I don’t know enough about your industry to make a recommendation.

But in most cases, getting a masters from the same university as your undergrad is at best a missed opportunity. Most people can get advanced degree from a school with a better reputation than their undergrad.

A hiring manager may raise an eyebrow at someone who didn’t do that, especially from a lower-tier school.

It’s a mid-tier.

This is getting to be hopeless. People will be glad to help you but they can’t with responses like this. I think you don’t need to go to graduate school at all until you have taken some Communications classes. You may be the biggest genius in the world when it comes to abstract math but no one will have a paying job for you if you don’t greatly improve your articulation and people skills.

We have a person on this board that has a PhD in math and no real job and may never get one. I am sure he will be more than happy to tell you what a mistake it all was because he had no real end goal and only did it because of his parents. Would that help clarify things for you?

You seem to be under the delusion that someone just has to follow a formula to get some unspecified job that you won’t reveal. It doesn’t work that way. This isn’t Japan. Some people from lower ranked schools go on to do great things while many people from top ranked schools fizzle out but none of that is predetermined.

Graduation is just the beginning and not the end of your career and it is mostly self-determined with an infinite number of paths. If you can’t give at least a vague idea of what that path looks like to you, then nobody else can help you.

Yeah, this.

At my CSU, there is a HUGE tendency that I’ve noticed for persons in my major (which, incidentally, is Communications, so non-STEM) to just stick around and get their MA from the same school. Not to disparage the graduate program here - because I very well might have considered it if I hadn’t gone here for undergrad - but I just don’t understand why so many of my fellow students are sticking around and not venturing elsewhere. Note that this tendency is also fairly common in the Political Science and Psychology departments as well, at least from what I’ve witnessed.

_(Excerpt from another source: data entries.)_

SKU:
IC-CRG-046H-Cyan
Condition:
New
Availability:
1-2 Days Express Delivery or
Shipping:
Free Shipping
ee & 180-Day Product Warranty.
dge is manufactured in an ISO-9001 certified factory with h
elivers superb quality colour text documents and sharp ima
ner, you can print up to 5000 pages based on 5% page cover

Unless you’ve gone to an Ivy for undergrad, I just find it hard to justify staying at the same school for any graduate work. Such decisions are generally frowned upon. Of course, many employers might not care at all, but diversity in your education is definitely a plus.

I’m in a similar situation as the OP in that I am also very near to finishing my undergrad work and am preparing to apply to grad programs. I am also at the point where many of the instructors in my department are actively trying to recruit me for the grad program here. To say that I would be reluctant to stick around at the MA level would be a huge understatement, for sure.

But I’m also much more eager to go to the PhD level, too, and CSU’s obviously don’t provide those aside from Ed.D’s.

It may be a mid-tier CSU, but in the world of “schools that have masters programs”, it is almost certainly lower tier. The exception would be if your school has a nationally known specialization in your specialization.

I generally advise people not to get a masters unless there is a specific job or well-defined career path that absolutely needs one, or they are preparing for a career change. In many fields a masters doesn’t give any advantage over two year of work experience, and if you do need one later, many employers offer tuition benefits.

And of course, your degree is just a small part of what will land your first job. Equally (or even more) important are the internships, part-time jobs and research that you are doing right now. A higher-tier school will usually offer better opportunities in this regard, but if you really hustle you can probably make these opportunities for yourself anywhere. But if you aren’t putting real thought and effort in to this, you’ll be at a huge disadvantage, because you are competing with people who are.

I’m open to doing anything that’s high-paying.

So are you this uncommunicative in one-on-one conversations? You must be great fun on dates.

But if you want to make money, forget about getting a master’s degree in mathematics (even pure mathematics). Instead, get an MBA (from a good school, not a state university) and get a job on Wall Street.